11 Signs It’s Time To Quit Your Job


You’ve probably had a few bad days at the office. Maybe you find some of your work boring. Your boss might have yelled at you for no reason. You may find yourself wishing weekends were longer. A lot of us feel this way sometimes. But when do you know when enough is enough? How do you know if it’s time to quit your job?

Quitting a job is never easy, especially since it’s so hard to find a new one. The Philippines has the highest Asean unemployment rate at 7.3 percent, and it’s not a number you want to add to. According to career experts, you shouldn’t quit unless you have a new job lined up. But if you notice more and more of these signs in your work life, it’s time to open up JobStreet or LinkedIn and search for a new position:

  1. You’re miserable. We’re not saying you should be 100% happy about your job all the time, but if you wake up in the morning and dread going to work more often than not, start looking for employment opportunities elsewhere. “Hating your job can lead to stress that affects family relationships, your health, and your entire outlook,” says Susan Heathfield, the guide to human resources for About.com. “Wallowing in negative feelings every day will eventually kill you.”

  2. You don’t fit in. It always takes some time to adjust to a new job in a new company. But if a year has passed and you still don’t feel like you fit in with your bosses and co-workers, it might be time to leave. It’s more than not being able to make friends at work: the danger lies in not being able to find a superior that can mentor you and help you grow.

  3. Your health is suffering. No job is worth your health. Job stress can contribute to heart disease and depression. “Chronic job strain can put both your physical and emotional health at risk,” says Paul J. Rosch, MD, the president of the American Institute of Stress. Work-related stress can negatively affect your mental and physical health. Take special note of chronic back pain, headaches or intestinal issues that you develop while on the job — your body might be telling you to quit.

  4. Low pay. We’d all like jobs that pay six figures a month, but unfortunately, that’s just not the case. Nevertheless, you should be getting the pay that you deserve. If you think you’re underpaid, do some research on your market value and negotiate a raise with your current job while also looking for another position with a higher offer. If the economy and business are both doing well and you’ve been exceeding your targets but you don’t see any raises at your current company in sight, look for a company that will value you more.

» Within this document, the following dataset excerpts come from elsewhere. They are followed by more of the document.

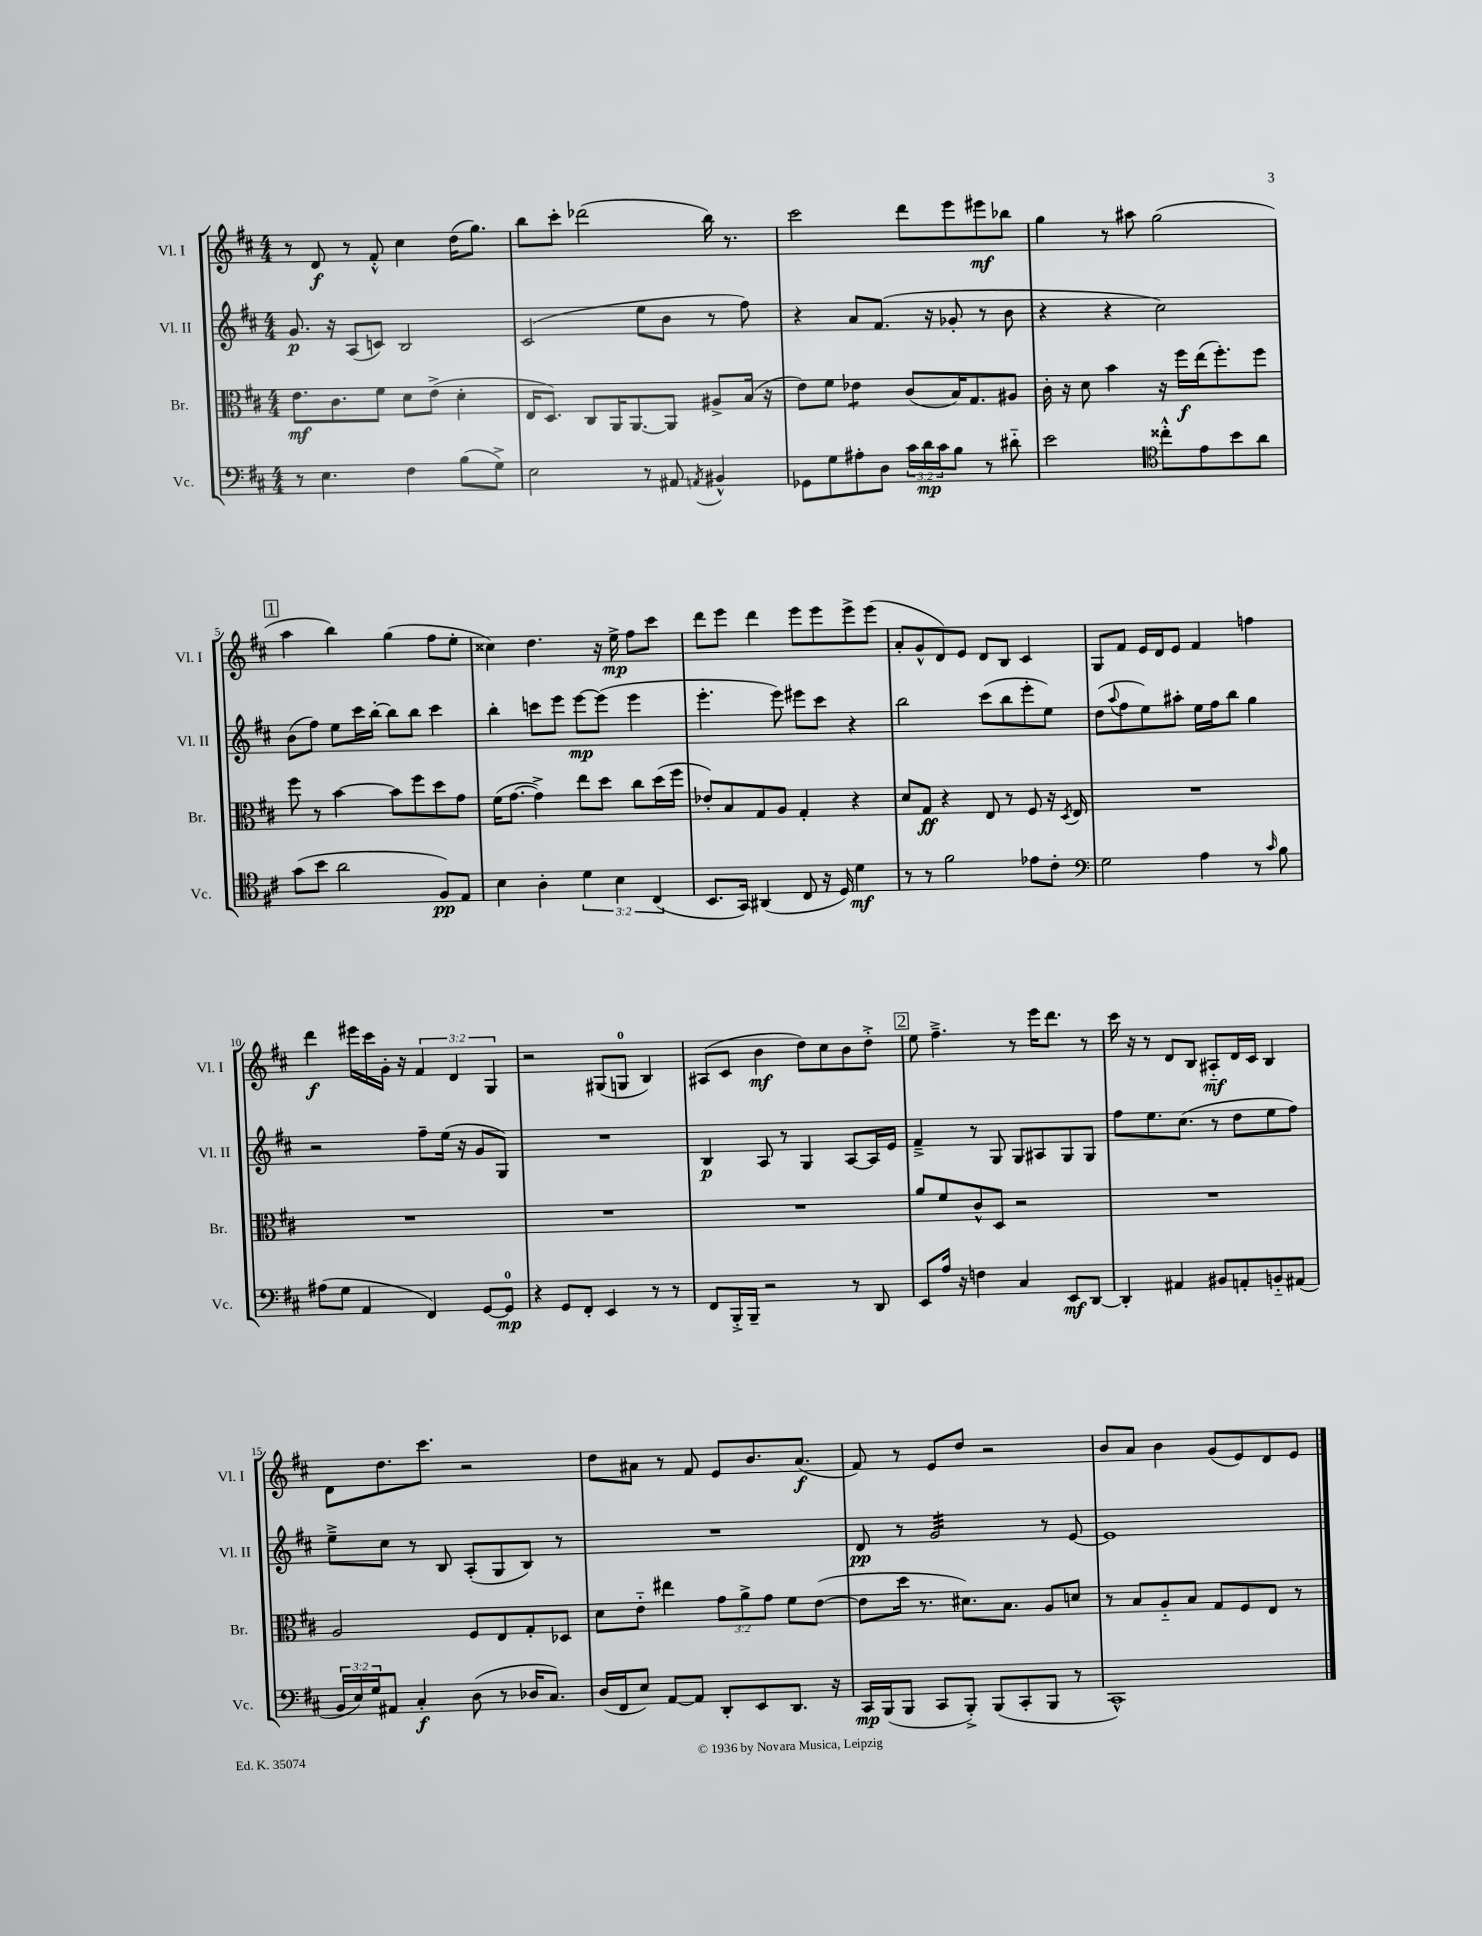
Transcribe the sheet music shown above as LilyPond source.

<<
\new StaffGroup <<
\new Staff = "s0" \with { instrumentName = "Vl. I" shortInstrumentName = "Vl. I" } {
    \clef treble \key d \major \numericTimeSignature \time 4/4 \override Staff.TupletNumber.text = #tuplet-number::calc-fraction-text
    r8 d'8\f r8 fis'8-.-^ cis''4 d''16( g''8.) |
    b''8 cis'''8-. des'''2( b''16) r8. |
    cis'''2 d'''8 e'''8 eis'''8\mf bes''8 |
    g''4 r8 ais''8 g''2( |
    \mark \markup { \box "1" } a''4 b''4) g''4( fis''8 e''8-. |
    cisis''4) d''4. r16 e''16->\mp fis''8 cis'''8 |
    d'''8 e'''8 d'''4 e'''8 e'''8 e'''8-> e'''8( |
    a'8-. g'8-^ d'8) e'8 d'8 b8 cis'4 |
    g8 fis'8 e'16 d'16 e'8 fis'4 f''4 |
    d'''4\f eis'''16 cis'''16 g'16-. r16 \tuplet 3/2 { fis'4 d'4 g4 } |
    r2 gis8( g8-0 b4) |
    ais8( cis'8 b'4\mf d''8) cis''8 b'8 d''8-.-> |
    \mark \markup { \box "2" } e''8 fis''4.---> r8 e'''16 d'''8. r8 |
    cis'''16 r16 r8 d'8 b8 ais8-_\mf d'16 cis'16 b4 |
    d'8 d''8. cis'''8. r2 |
    d''8 ais'8 r8 fis'8 e'8 b'8. ais'8.\f( |
    fis'8) r8 e'8 d''8 r2 |
    b'8 a'8 b'4 g'8( e'8) d'8 e'8 \bar "|." |
}
\new Staff = "s1" \with { instrumentName = "Vl. II" shortInstrumentName = "Vl. II" } {
    \clef treble \key d \major \numericTimeSignature \time 4/4
    g'8.\p r16 a8( c'8) b2 |
    cis'2( e''8 b'8 r8 fis''8) |
    r4 a'8 fis'8.( r16 ges'8-. r8 b'8 |
    r4 r4 cis''2) |
    \mark \markup { \box "1" } b'8( fis''8) e''8 cis'''16 b''16~-. b''8 b''8 cis'''4 |
    b''4-. c'''8 e'''8 e'''8~\mp e'''8( e'''4 |
    e'''4.-. e'''8) eis'''8 cis'''8 r4 |
    b''2 cis'''8( b''8 e'''8-. e''8) |
    d''8( \appoggiatura { a''8 } fis''8 e''8) ais''8-. e''16 fis''16 b''8 g''4 |
    r2 fis''8-- e''16( r16 g'8 g8) |
    R1 |
    b4\p a8 r8 g4 a8~ a16 e'16 |
    \mark \markup { \box "2" } fis'4---> r8 g8 g8 ais8 g8 g8 |
    fis''8 e''8. cis''8.( r8 d''8 e''8 fis''8) |
    e''8---> cis''8 r8 b8 a8-.( g8 b8) r8 |
    R1 |
    d'8\pp r8 g'2:32 r8 e'8~ |
    e'1 \bar "|." |
}
\new Staff = "s2" \with { instrumentName = "Br." shortInstrumentName = "Br." } {
    \clef alto \key d \major \numericTimeSignature \time 4/4 \override Staff.TupletNumber.text = #tuplet-number::calc-fraction-text
    e'8.\mf cis'8. fis'8 d'8 e'8->( d'4-. |
    e16 d8.) cis8 a,16 a,8.~ a,8 ais8-> b16( r16 |
    e'8) fis'8 ees'4:8 cis'8( b16) g8. ais8 |
    cis'16-. r16 d'8 b'4 r16 fis''16\f e''16( fis''8.-.) fis''8 |
    \mark \markup { \box "1" } fis''8 r8 b'4~ b'8 fis''8 d''8 g'8 |
    fis'16( g'8.~ g'4->) e''8 d''8 cis''8 d''16( fis''16 |
    ees'8-.) b8 g8 a8 g4-. r4 |
    d'8 g8\ff r4 e8 r8 fis8 r16 \acciaccatura { d8 } e16 |
    R1 |
    R1 |
    R1 |
    R1 |
    \mark \markup { \box "2" } a'8 fis'8 cis'8-^ d8 r2 |
    R1 |
    a2 fis8 e8 g8-. des8 |
    d'8 e'8-_ eis''4 \tuplet 3/2 { g'8 a'8-> g'8 } fis'8 e'8~( |
    e'8 d''16 r8. dis'8.) b8. a8 d'8 |
    r8 b8 a8-_ b8 g8 fis8 e8 r8 \bar "|." |
}
\new Staff = "s3" \with { instrumentName = "Vc." shortInstrumentName = "Vc." } {
    \clef bass \key d \major \numericTimeSignature \time 4/4 \override Staff.TupletNumber.text = #tuplet-number::calc-fraction-text
    r8 e4. fis4 b8( g8->) |
    e2 r8 ais,8 \acciaccatura { a,8 } bis,4-^ |
    ges,8 g8 ais8-. d8 \tuplet 3/2 { cis'16 d'16\mp cis'16 } b8 r8 dis'8-_ |
    e'2 \clef tenor cisis''8-.-^ e'8 b'8 a'8 |
    \mark \markup { \box "1" } g'8( b'8 a'2 fis8\pp) e8 |
    b4 a4-. \tuplet 3/2 { d'4 b4 cis4( } |
    b,8. g,16) ais,4( cis8 r16 d16) d'4\mf |
    r8 r8 fis'2 ees'8 cis'8-. |
    \clef bass g2 a4 r8 \grace { cis'16 } b8 |
    ais8( g8 a,4 fis,4) g,8~ g,8-0\mp |
    r4 g,8 fis,8-. e,4 r8 r8 |
    fis,8 b,,16-.-> b,,16-- r2 r8 d,8 |
    \mark \markup { \box "2" } e,8 a16 r16 f4 cis4 e,8\mf d,8~ |
    d,4-. ais,4 bis,8 a,8-. b,8-_ ais,8( |
    \tuplet 3/2 { b,16 e16) g16 } ais,8 cis4-.\f d8( r8 des16 cis8.) |
    d16( fis,16 e8) a,8~ a,8 d,8-. e,8 d,8. r16 |
    cis,16\mp b,,16( b,,8 cis,8 b,,8-.->) b,,8( cis,8-. b,,8 r8 |
    cis,1-^) \bar "|." |
}
>>
>>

  5. You’re bored. A lot of us do the same job day in day out, but if you’re so bored by your job that it’s affecting the quality of your work, maybe it’s time to think about changing jobs. When you’ve outgrown your position and you’re stagnating in your company, ask for a change of position or look for better employment opportunities — otherwise, you’re limiting your own potential.

  6. Your boss is terrible. If your boss is verbally abusive, incompetent, demanding — basically, the boss from hell — and you can’t take it any more, it’s time to get a new gig. However, before you quit altogether, see if you can repair your relationship with your boss first. Communicate with him or her the ways that you feel they’re mistreating you, and they might take your advice on board and improve their behaviour in the future. This won’t always work, though; judge for yourself whether you can still salvage the relationship, or if you should just jump ship. Either way, make sure you’re on good professional terms, even when you leave: if you burn your bridges, your future employers will see it as a red flag.

  7. Your skills are going unused. You might be overqualified for your position, meaning you have a lot of skills that the company doesn’t tap, and you start to feel restless. If you can’t get a promotion at your current company that will better make use of your skills, start researching for a position at another company where you can perform to your potential.

  8. Your company has no future. If you don’t know where your company is going to be a year from now, you should get out while you can. Your company might be downsizing frantically, or losing a lot of money, or the whole industry might be sinking. If you notice the warning signs, start looking for a new position at more stable company.

  9. No work/life balance. Have you heard of the American CEO who quit his $100 million dollar a year job when his daughter gave him a list of milestones he’d missed because he was working, like her first day of school and her first soccer game? Work/life balance is a real concern for everyone. If you’ve been spending less and less time with your family because you’re spending 90 hours a week at work, you should look for employment that will let you have a better work/life balance.

  10. Your workplace is abusive, or there are illegal actions happening. If you notice or experience any harassment, violations of ethics, or anything that makes you uncomfortable, start looking for other jobs even as you address these issues with your current company.

  11. A better offer comes along. This is probably the best reason to quit your job. If you get a job offer that pays better, has more reasonable hours, is more stable, lets you have a good work/life balance, or basically addresses issues you may have with your current job, you should quit and take the offer.

Ideally, before you scream ‘I QUIT!’ and storm out the door in a blaze of glory (but like we said in #6, don’t do that), you’ve already lined up a new job. But before things get to that point, make sure that you’ve tried to solve all the issues above internally at your company, even as you still work there.

Every job has its rough patches. You might have to go through difficult times. But if you’ve experienced more bad than good, it might be time to start looking around for better options.